*** Opening Records shown ***

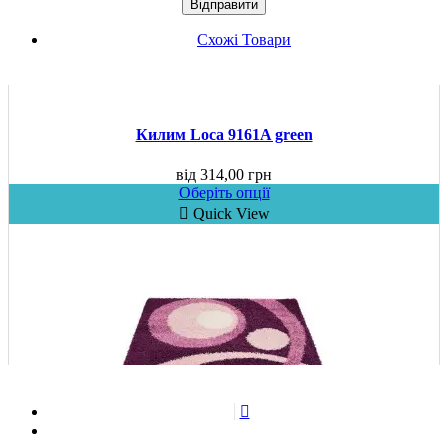
Схожі Товари
Килим Loca 9161A green
від
314,00
грн
Оберіть опції
Quick View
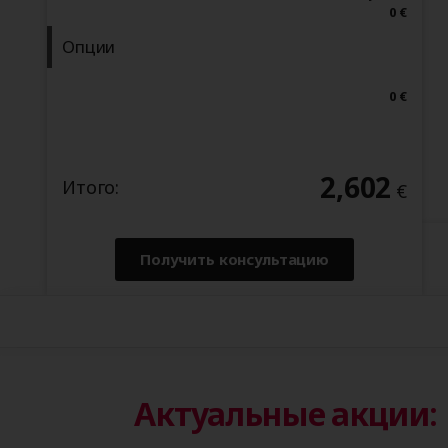
Актуальные акции:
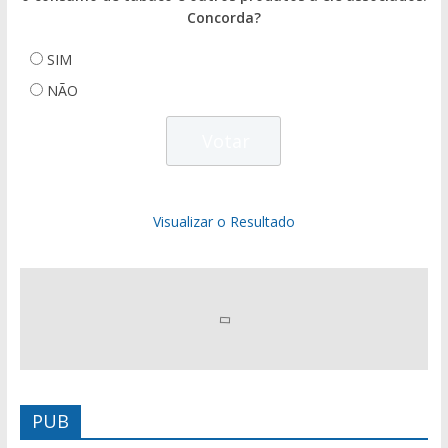
Concorda?
SIM
NÃO
Visualizar o Resultado
PUB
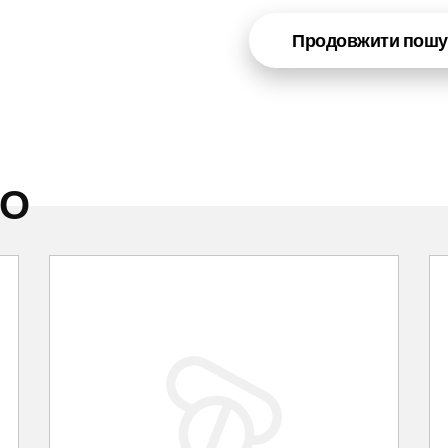
Продовжити пошу
НО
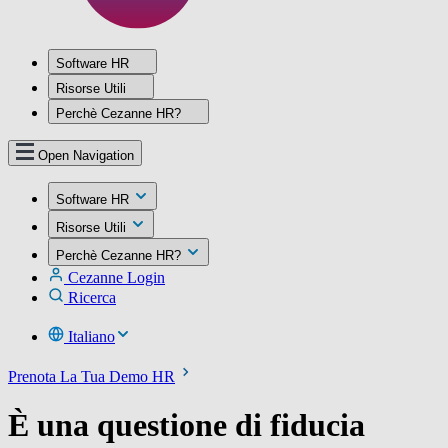
Software HR
Risorse Utili
Perchè Cezanne HR?
Open Navigation
Software HR
Risorse Utili
Perchè Cezanne HR?
Cezanne Login
Ricerca
Italiano
Prenota La Tua Demo HR
È una questione di fiducia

*** Closing Records shown ***

Exercise objective:
Copy every line of text from all of the data above word for word, and leave the pictures out of your copy.

Solution:
Схожі Товари
Килим Loca 9161A green
від
314,00
грн
Оберіть опції
Quick View
Актуальные акции:
Concorda?
SIM
NÃO
Visualizar o Resultado
PUB
Продовжити пошу
НО
Software HR
Risorse Utili
Perchè Cezanne HR?
Open Navigation
Software HR
Risorse Utili
Perchè Cezanne HR?
Cezanne Login
Ricerca
Italiano
Prenota La Tua Demo HR
È una questione di fiducia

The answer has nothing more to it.